*** RECORDED DATA ***

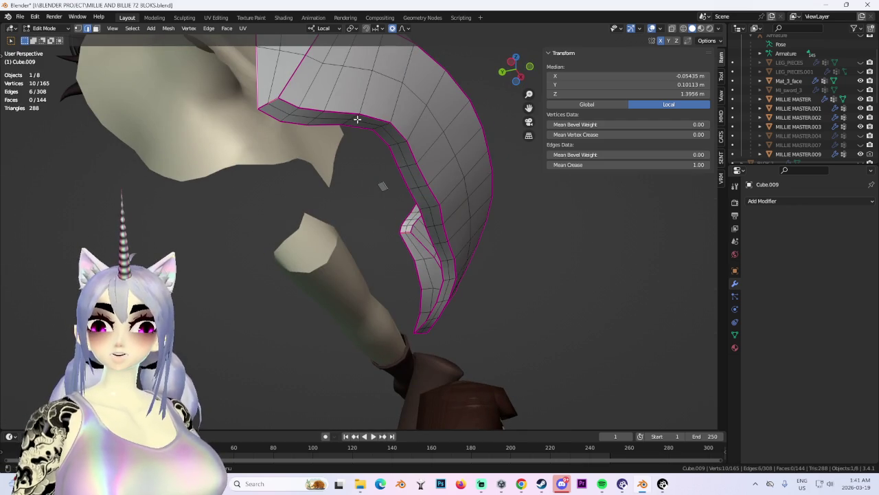
{"action": "left_click", "coordinate": [264, 105], "text": "shift"}
{"action": "mouse_move", "coordinate": [265, 105]}
{"action": "middle_mouse_down"}
{"action": "mouse_move", "coordinate": [436, 137]}
{"action": "mouse_move", "coordinate": [390, 176]}
{"action": "middle_mouse_up"}
{"action": "left_click", "coordinate": [423, 139], "text": "shift"}
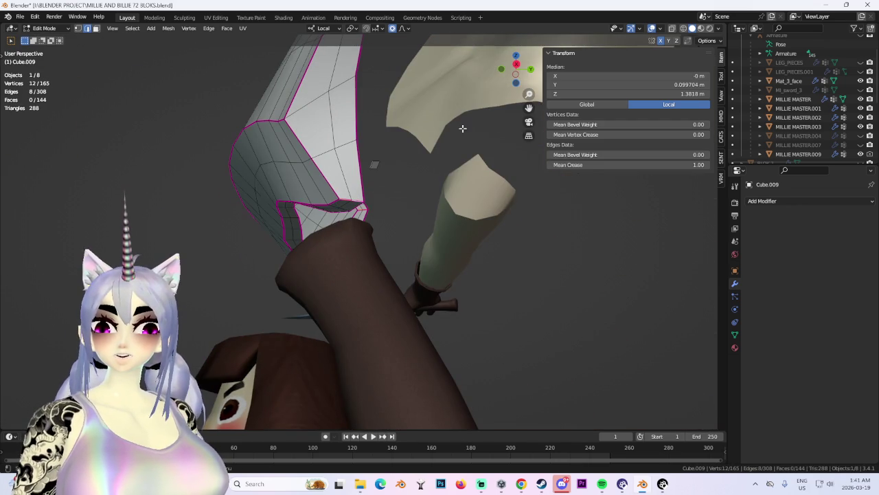
{"action": "left_click", "coordinate": [244, 29]}
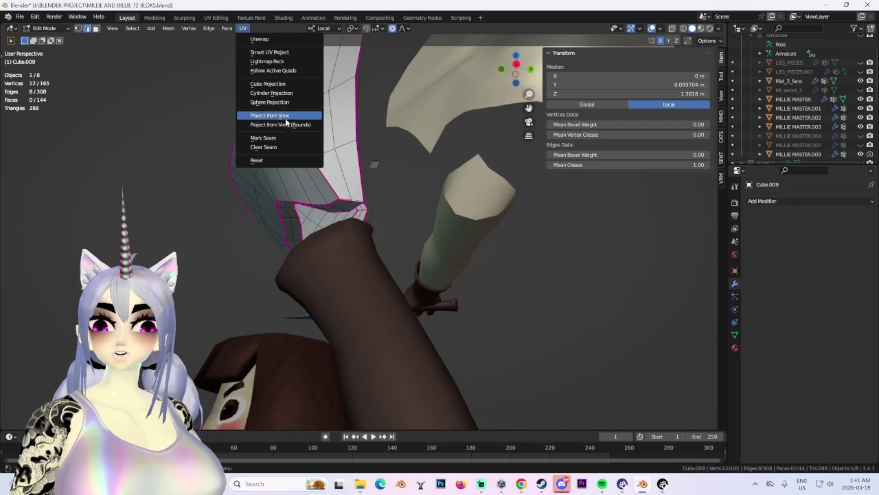
Mark the rim edges as a seam, then project all UVs from the front view.
{"action": "left_click", "coordinate": [272, 137]}
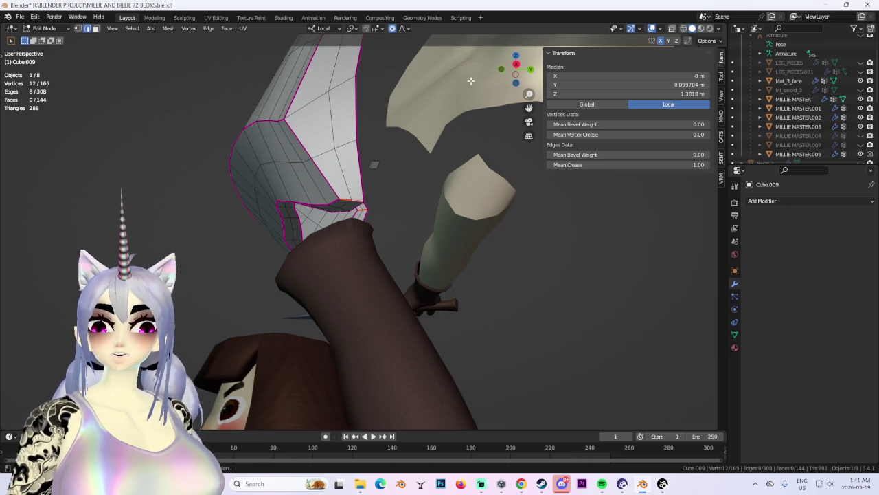
{"action": "left_click", "coordinate": [517, 65]}
{"action": "left_click", "coordinate": [500, 69]}
{"action": "key", "text": "a"}
{"action": "scroll", "coordinate": [218, 85], "scroll_direction": "down", "scroll_amount": 1}
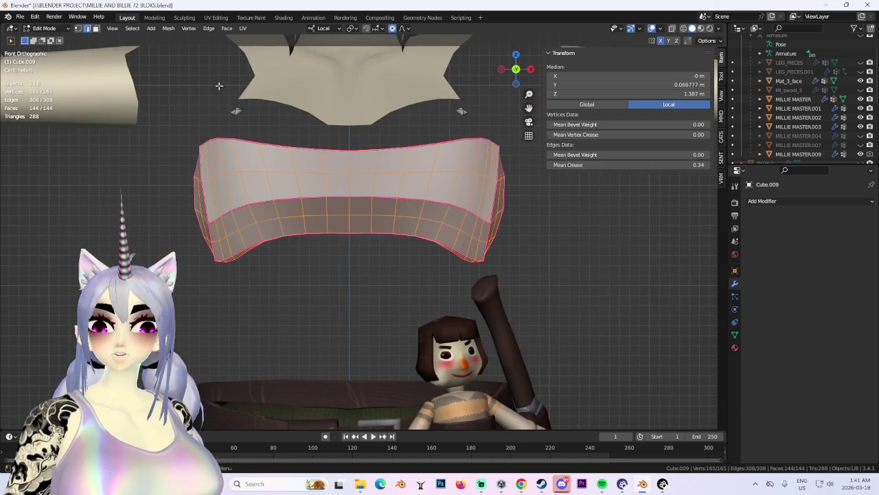
{"action": "left_click", "coordinate": [243, 31]}
{"action": "left_click", "coordinate": [288, 115]}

*** End of RECORDED DATA ***

TASK OBJECTIVE:
Read the entries and select each line where the word "shift" is found.

EXERCISE ANSWER:
{"action": "left_click", "coordinate": [264, 105], "text": "shift"}
{"action": "left_click", "coordinate": [423, 139], "text": "shift"}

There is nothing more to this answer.